The ultimate guide to Software Design Principles - Part 2
Design principles make software flexible to change
We often find ourselves breaking a large application into several classes. Those classes contain a lot of information and too much responsibility. We end up writing classes that are less cohesive, tightly coupled, and difficult to maintain and refactor. They are messy, hard to read and understand.
Are you tired of working with code that's difficult to understand, maintain, and modify?
Do you often find yourself spending more time fixing bugs and making changes than actually developing new features?
If so, you're not alone.
Many developers have faced similar challenges, which is why the SOLID principles
were created. The SOLID principles were developed by Robert C. Martin in a 2000 essay, “Design Principles and Design Patterns,” although the acronym was coined later by Michael Feathers. In his essay, Martin acknowledged that successful software will change and develop. As it changes, it becomes increasingly complex. Without good design principles, Martin warns that software becomes rigid, fragile, immobile, and vicious. The SOLID principles were developed to combat these problematic design patterns.
The broad goal of the SOLID principles is to reduce dependencies so that engineers change one area of software without impacting others. Additionally, they’re intended to make designs easier to understand, maintain, and extend. Ultimately, using these design principles makes it easier for software engineers to avoid issues and build adaptive, effective, and agile software.
In this article, we'll explore these principles and show you how to apply them to your own projects. By the end, you'll have a good understanding of how to write robust and scalable code and be able to work well with others.
Whether you're a seasoned developer or just getting started, read on to discover the power of SOLID principles.
Single Responsibility Principle
a class should have one, and only one, reason to change
This principle stated that each class only does one thing and every class or module has responsibility for only one part of the software’s functionality. More simply, each class should solve only one problem.

= DATASET EXCERPTS =
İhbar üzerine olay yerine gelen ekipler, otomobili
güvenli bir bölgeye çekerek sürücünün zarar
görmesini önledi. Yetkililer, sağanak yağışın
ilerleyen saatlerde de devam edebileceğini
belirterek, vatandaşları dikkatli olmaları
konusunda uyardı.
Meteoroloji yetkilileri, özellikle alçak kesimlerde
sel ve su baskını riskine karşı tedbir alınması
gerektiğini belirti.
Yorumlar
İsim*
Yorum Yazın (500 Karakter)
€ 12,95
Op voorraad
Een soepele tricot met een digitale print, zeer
--
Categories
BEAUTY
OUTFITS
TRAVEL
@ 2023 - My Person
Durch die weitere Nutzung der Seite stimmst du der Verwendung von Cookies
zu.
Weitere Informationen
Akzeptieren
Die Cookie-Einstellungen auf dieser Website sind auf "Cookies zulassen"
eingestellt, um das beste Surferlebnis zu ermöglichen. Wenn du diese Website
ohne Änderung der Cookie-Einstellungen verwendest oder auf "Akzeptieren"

= WHAT YOU WILL DO =
1) Turn the paragraph of the design principles text that begins "The broad goal of the SOLID principles" into a short bulleted list that keeps its main points.
2) According to the design principles text, what does software become without good design principles? Name every quality Martin warns of.

= YOUR WRITTEN ANSWERS =
1)
- Reduce dependencies so engineers can change one area of software without impacting others.
- Make designs easier to understand, maintain, and extend.
- Help software engineers avoid issues and build adaptive, effective, and agile software.

2) Rigid, fragile, immobile, and vicious.